The horizon—a field always to be woven, unstable in its permanence—is less a place conceived within the exhibition than an idealization. To engender the mobility of a line, and simultaneously of a fleeting time, is one of Iole’s central interests, translated here into the experience of alluding to a “nocturnal horizon.” The formation of a kind of continuous line, positioned close to the viewer’s eye, intensifies this conception of landscape under the regime of darkness, in contrast to the solar experience of the ground floor. Above all, however, it draws the viewer into a more intimate proximity with this phenomenological adventure, in which steel becomes metaphorically a body.

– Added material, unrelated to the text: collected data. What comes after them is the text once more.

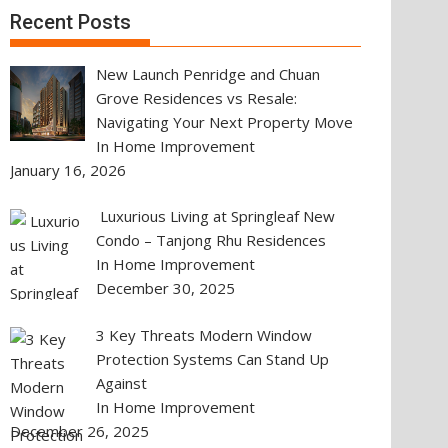
Recent Posts
New Launch Penridge and Chuan
Grove Residences vs Resale:
Navigating Your Next Property Move
In Home Improvement
January 16, 2026
Luxurious Living at Springleaf New
Condo – Tanjong Rhu Residences
In Home Improvement
December 30, 2025
3 Key Threats Modern Window
Protection Systems Can Stand Up
Against
In Home Improvement
December 26, 2025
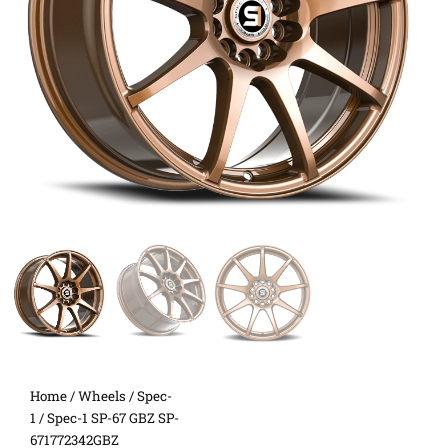
Home
/
Wheels
/
Spec-
1
/ Spec-1 SP-67 GBZ SP-
671772342GBZ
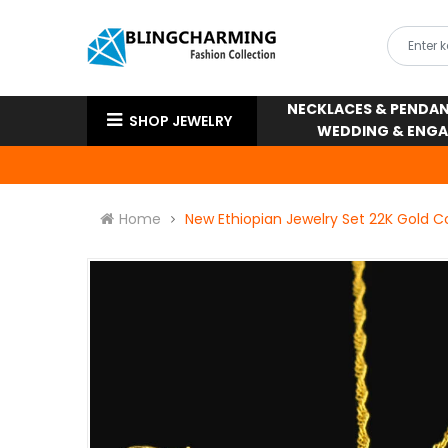
NECKLACES & PENDA
SHOP JEWELRY
WEDDING & ENG
Home
New Ethiopian Jewelry Set 22K Gold C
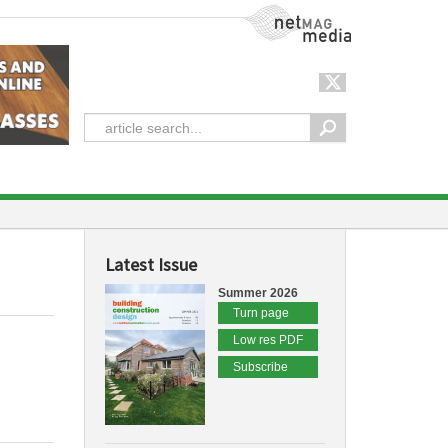
NetMag Media
Latest Issue
Summer 2026
Turn page
Low res PDF
Subscribe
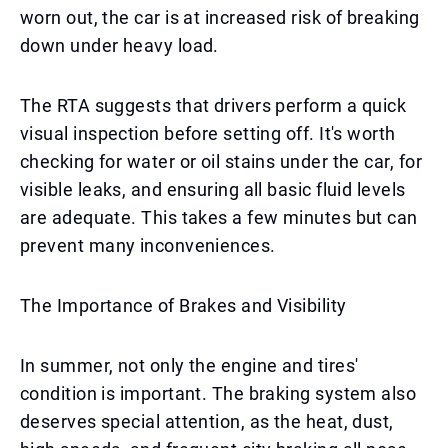
worn out, the car is at increased risk of breaking
down under heavy load.
The RTA suggests that drivers perform a quick
visual inspection before setting off. It's worth
checking for water or oil stains under the car, for
visible leaks, and ensuring all basic fluid levels
are adequate. This takes a few minutes but can
prevent many inconveniences.
The Importance of Brakes and Visibility
In summer, not only the engine and tires'
condition is important. The braking system also
deserves special attention, as the heat, dust,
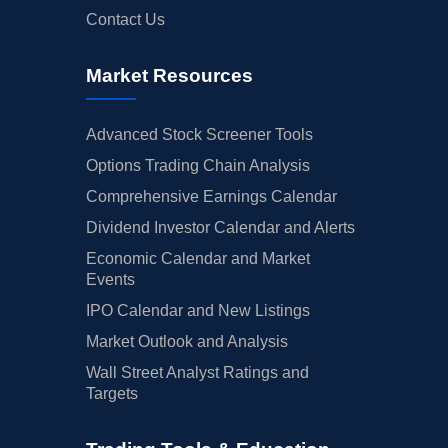
Contact Us
Market Resources
Advanced Stock Screener Tools
Options Trading Chain Analysis
Comprehensive Earnings Calendar
Dividend Investor Calendar and Alerts
Economic Calendar and Market
Events
IPO Calendar and New Listings
Market Outlook and Analysis
Wall Street Analyst Ratings and
Targets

This symbolic register gains further consistency in the way lines become flexuous gestures; there is a decisive and sustained investment of the artist’s hand in the fluid construction of the line, alongside her chromatic choices. Torsion becomes the expression of an unresolved tension and of an inevitable gesture of change. These maneuvers are folds in space that cause the work to expand, to grow, and to demand—regardless of its scale—ever more room in which to “breathe.” The gesturality of the lines approaches a kind of dance, recalling the artist’s original formation, and incorporates torsion into a vocabulary in which contradictions come to the fore: a body that moves within a space at once precise and elusive, raw and lyrical, tense and distended, substantively present without relinquishing a certain quality of enchantment. And it is not “only” the body that sways—color, too, registers what is in transit. It runs across the surface, emitting a powerful light that radiates throughout the space. This is the moment when color seems to float, accentuating an expansive quality that extends beyond the plane of the image.
The subtle chromatic variations of the works on the ground floor, or the monochromes of the upper level—like chords that construct space and reinforce the exhibition’s theatrical dimension—correspond to the measure of time that Iole seeks to manifest: a time measured through the structure of lived experience and therefore not processed in a linear manner. The curves of the works that metaphorically collapse, or withdraw, projecting an end that cannot be seen, are symptoms of this experience of time—one that is projected by us, rather than empirically calculated.